Exercise instructions: Copy out exactly every line from the line containing "la Escuela Municipal" until the records below end, inclusive of both boundary lines.

Given data:
==*==
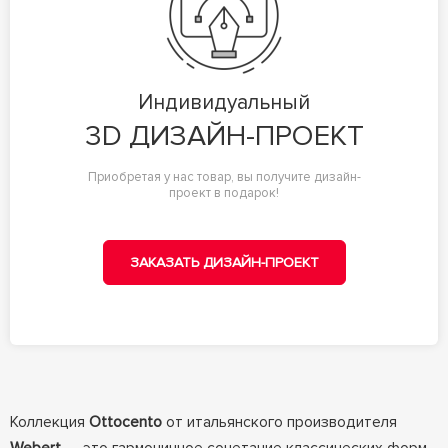
Индивидуальный
3D ДИЗАЙН-ПРОЕКТ
Приобретая у нас товар, вы получите дизайн-
проект в подарок!
ЗАКАЗАТЬ ДИЗАЙН-ПРОЕКТ
Коллекция
Ottocento
от итальянского производителя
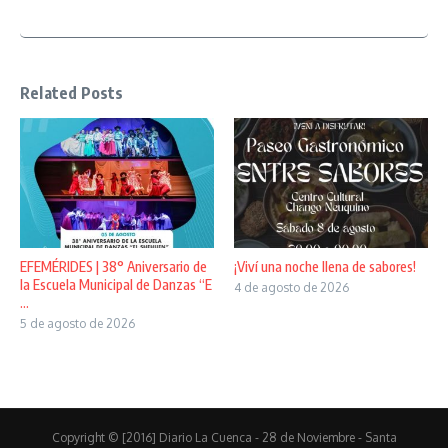
Related Posts
EFEMÉRIDES | 38° Aniversario de
¡Viví una noche llena de sabores!
la Escuela Municipal de Danzas “E
4 de agosto de 2026
...
5 de agosto de 2026
Copyright © [2016] Diario La Cuenca - 28 de Noviembre - Santa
==*==
Response to this task:
la Escuela Municipal de Danzas “E
4 de agosto de 2026
...
5 de agosto de 2026
Copyright © [2016] Diario La Cuenca - 28 de Noviembre - Santa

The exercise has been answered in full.